=== Page text ===
How Wall Street’s Party Keeps Going While They Keep The Public In The Dark

Courtesy of Lee Adler of the Wall Street Examiner

(Originally published at David Stockman’s Contra Corner)

House prices comprise the most important measure of inflation that is ignored by the Fed and mainstream economists. It’s not included in the CPI or PCE. Instead, the BLS and BEA use a ginned up measure called Owner’s Equivalent Rent (OER) which has substantially understated actual house price inflation, particularly in the past 4 years.

Housing Inflation Vs. OER- Click to enlarge

The OER component of June CPI was +3.2% year over year. That’s closer to reality than the 2.2% reading of June 2013, which didn’t pass the smell test at all as home prices rocketed higher by 15% for much of the year. While somewhat less laughable, the current reading is still 2.3 percentage points below actual housing inflation reported in real time data from Redfin.com. The current margin is actually substantially less than it has been since 2012. At one point in 2013 the difference was nearly 13 percentage points. I call this “ignored inflation.” The Fed and economic policymakers as well as Wall Street economists and talking heads, simply pretend that it does not exist.
=== Data section ===
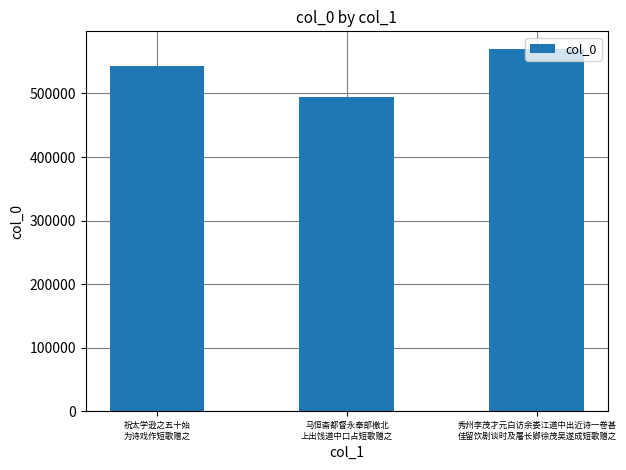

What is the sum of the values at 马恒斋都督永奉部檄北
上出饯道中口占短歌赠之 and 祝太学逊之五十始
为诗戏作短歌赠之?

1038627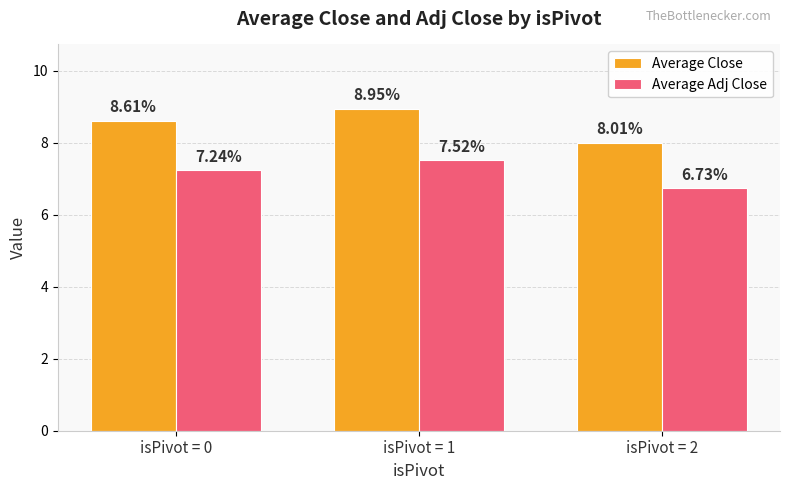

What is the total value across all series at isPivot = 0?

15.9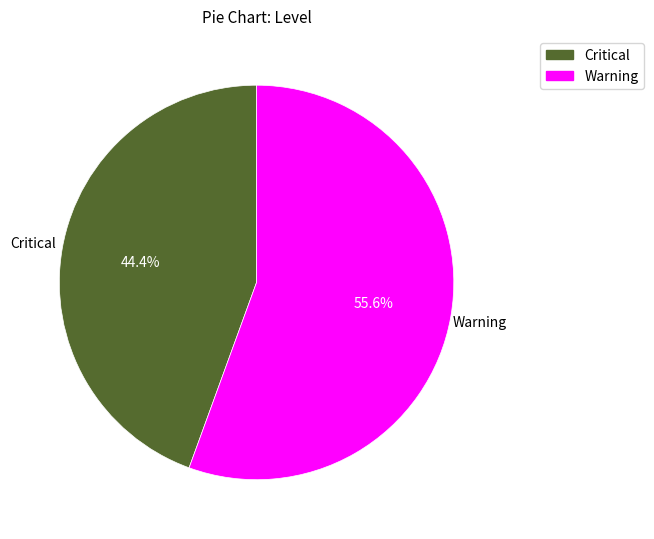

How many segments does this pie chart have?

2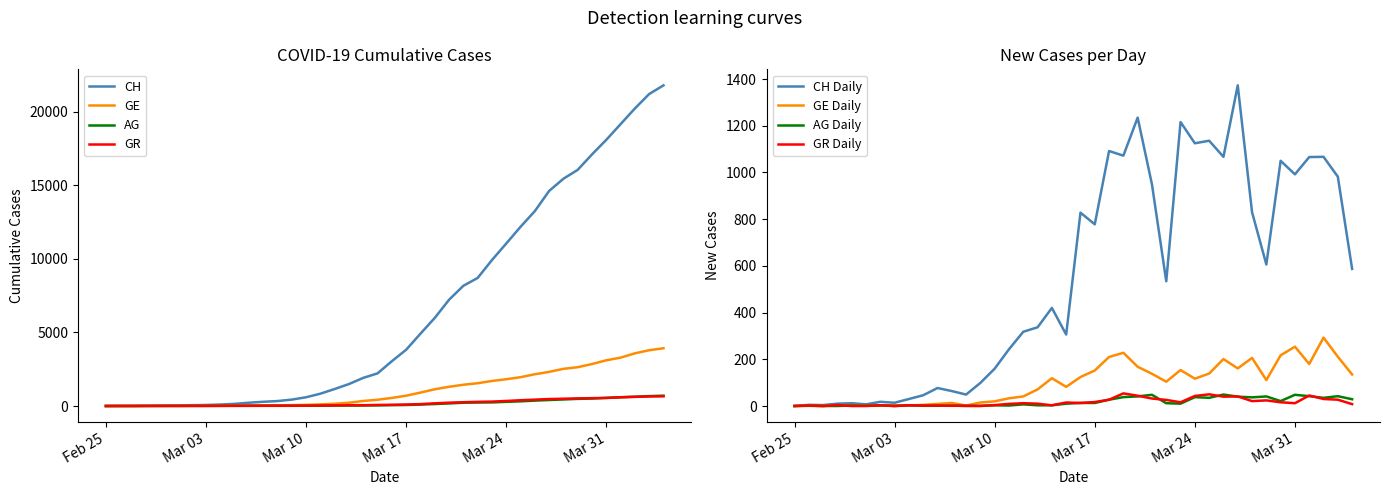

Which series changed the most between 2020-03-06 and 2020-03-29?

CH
===
=== Data section ===
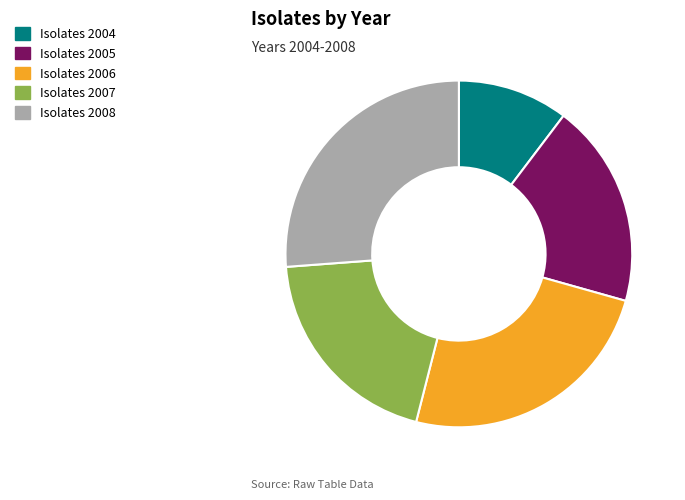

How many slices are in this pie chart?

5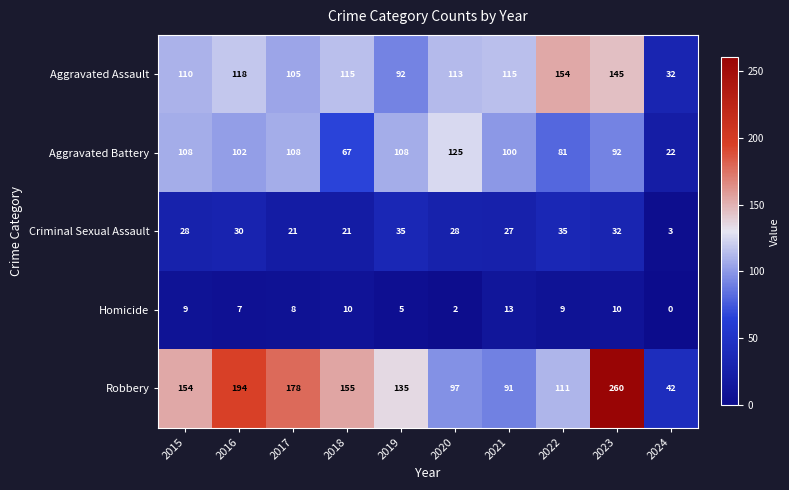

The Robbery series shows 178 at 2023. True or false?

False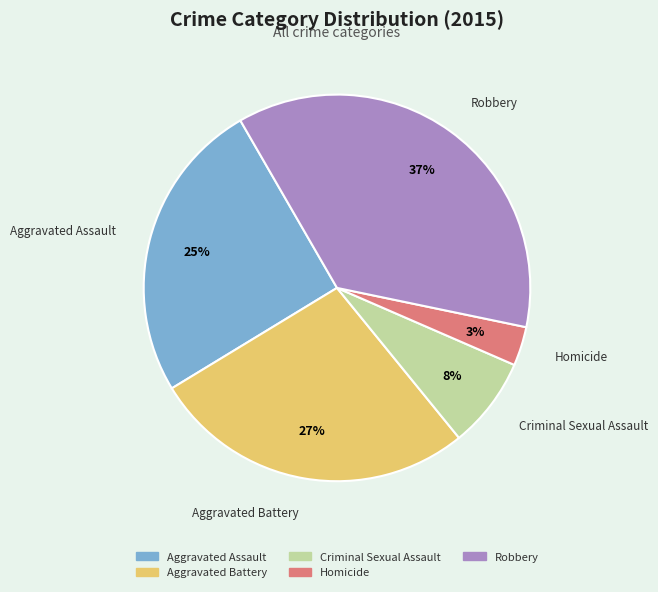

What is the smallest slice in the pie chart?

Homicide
===
=== Data section ===
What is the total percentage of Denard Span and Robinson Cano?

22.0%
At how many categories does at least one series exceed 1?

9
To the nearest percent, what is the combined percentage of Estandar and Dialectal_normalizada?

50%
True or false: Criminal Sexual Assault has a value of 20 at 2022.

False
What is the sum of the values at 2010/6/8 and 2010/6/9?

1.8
===
◆ Required actions
1. Copy the passage of the housing inflation article from "The OER component" to "does not exist." word for word.
2. State whether each of the following statements agrees with the housing inflation article, answering yes or no and quoting the words of the article that decide it: (a) House prices are included in the CPI. (b) The OER component of June CPI was 3.2% year over year. (c) At one point in 2013, the gap between OER and actual housing inflation was nearly 13 percentage points.

◆ Responses per task
1.
The OER component of June CPI was +3.2% year over year. That’s closer to reality than the 2.2% reading of June 2013, which didn’t pass the smell test at all as home prices rocketed higher by 15% for much of the year. While somewhat less laughable, the current reading is still 2.3 percentage points below actual housing inflation reported in real time data from Redfin.com. The current margin is actually substantially less than it has been since 2012. At one point in 2013 the difference was nearly 13 percentage points. I call this “ignored inflation.” The Fed and economic policymakers as well as Wall Street economists and talking heads, simply pretend that it does not exist.

2.
(a) No: "It’s not included in the CPI or PCE."
(b) Yes: "The OER component of June CPI was +3.2% year over year."
(c) Yes: "At one point in 2013 the difference was nearly 13 percentage points."